**Information supplied**.
::::::

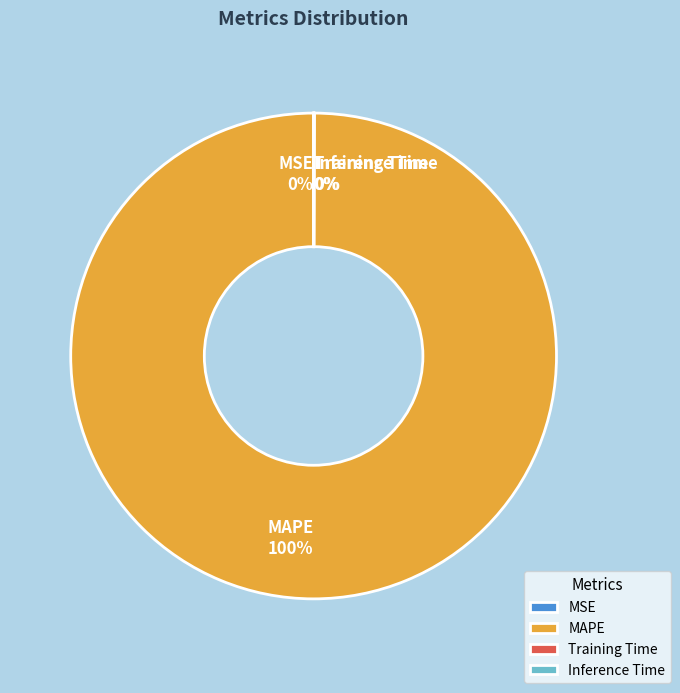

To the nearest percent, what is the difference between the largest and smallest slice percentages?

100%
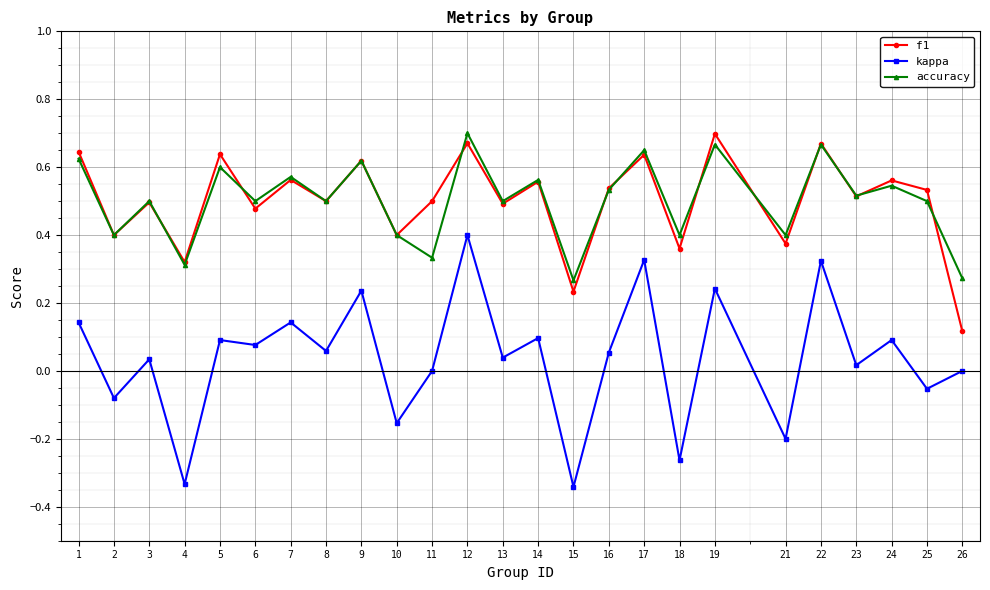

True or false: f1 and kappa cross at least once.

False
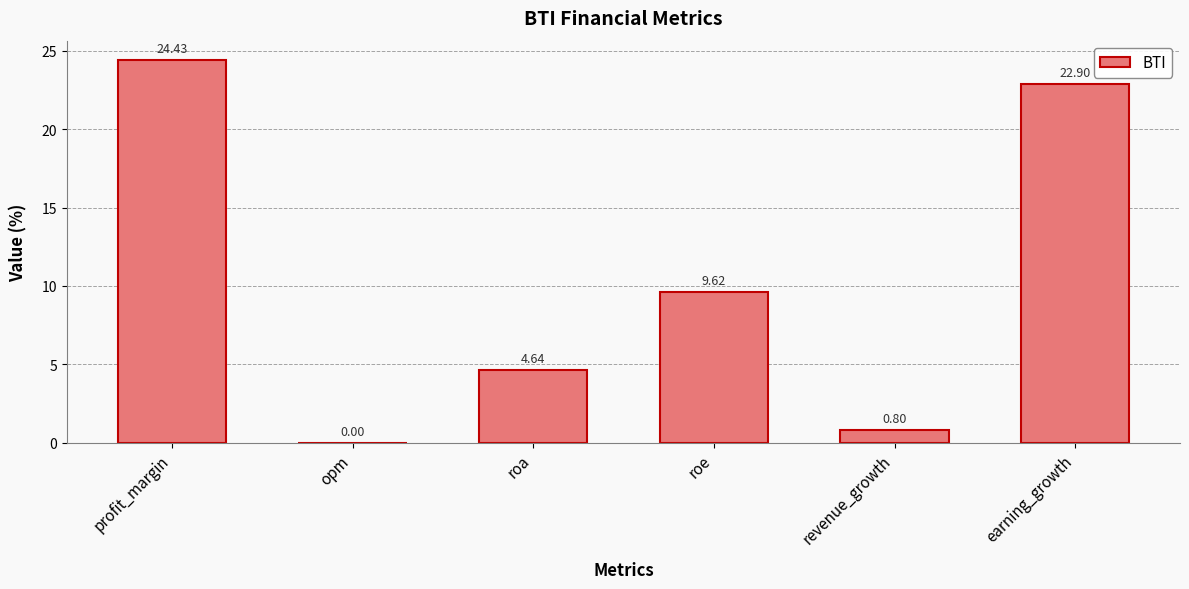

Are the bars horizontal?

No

::::::

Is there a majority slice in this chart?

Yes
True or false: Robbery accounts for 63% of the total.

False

::::::

**Task goal**.
Extract every line in the records that contains the word "True", copying each line as it appears.

**Answer below**.
True or false: f1 and kappa cross at least once.
True or false: Robbery accounts for 63% of the total.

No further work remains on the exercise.